Stored data entries:

_ _ _

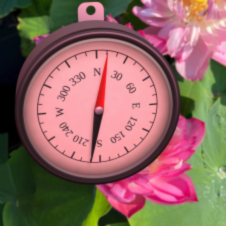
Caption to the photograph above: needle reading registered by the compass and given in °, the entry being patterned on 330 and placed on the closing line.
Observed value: 10
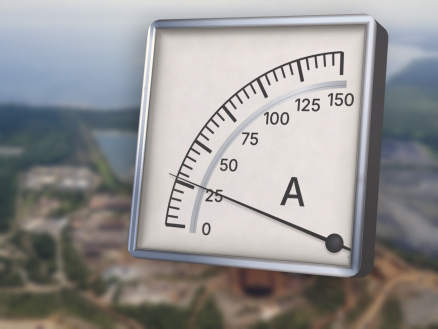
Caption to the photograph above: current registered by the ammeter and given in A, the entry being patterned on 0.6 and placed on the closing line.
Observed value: 27.5
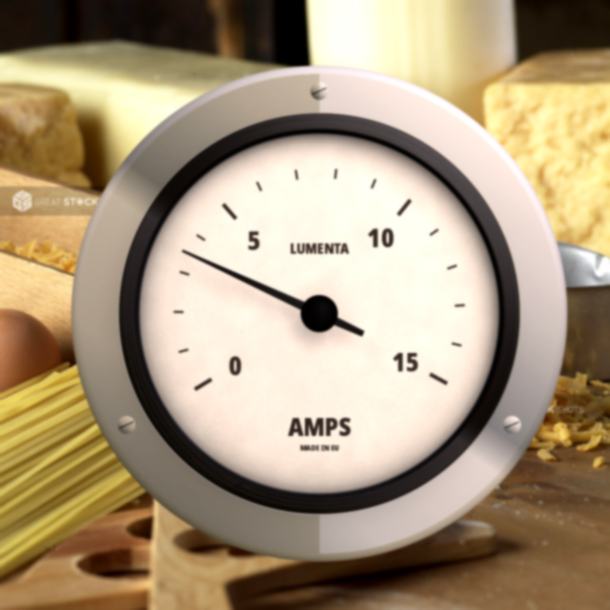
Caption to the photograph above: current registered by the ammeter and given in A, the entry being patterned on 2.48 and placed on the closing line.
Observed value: 3.5
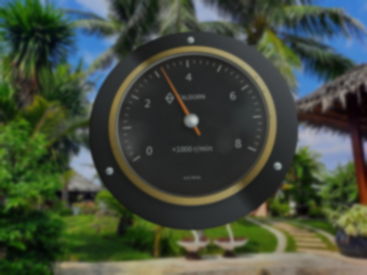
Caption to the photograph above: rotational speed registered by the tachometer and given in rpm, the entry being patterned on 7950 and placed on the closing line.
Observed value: 3200
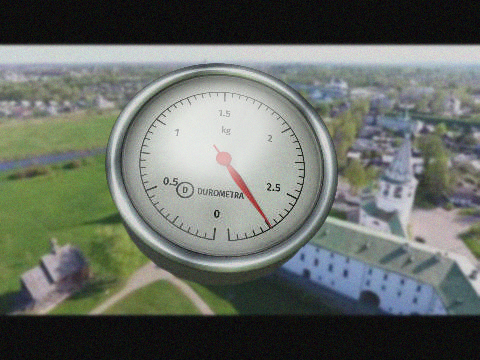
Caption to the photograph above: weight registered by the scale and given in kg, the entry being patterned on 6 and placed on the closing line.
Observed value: 2.75
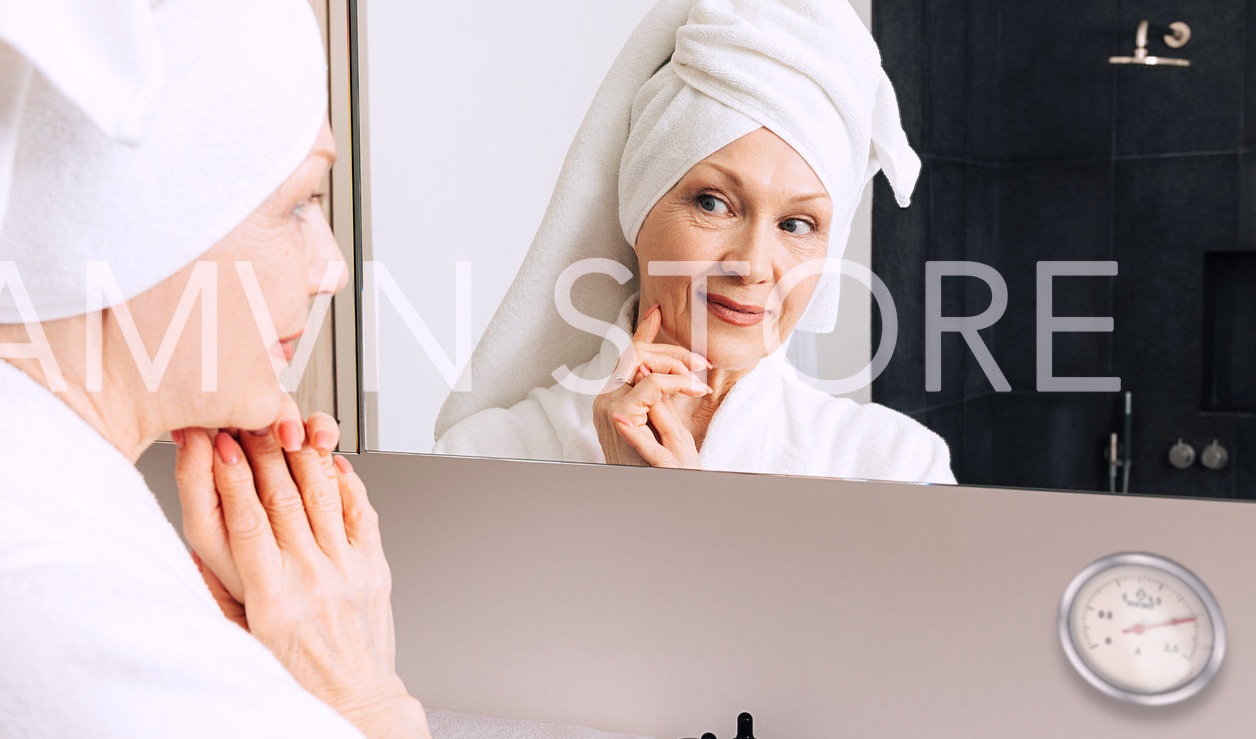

_ _ _

▸ **What is expected**
Find every line in the entries above that contains the word "current" and copy each of those lines.

▸ **Solution**
Caption to the photograph above: current registered by the ammeter and given in A, the entry being patterned on 0.6 and placed on the closing line.
Caption to the photograph above: current registered by the ammeter and given in A, the entry being patterned on 2.48 and placed on the closing line.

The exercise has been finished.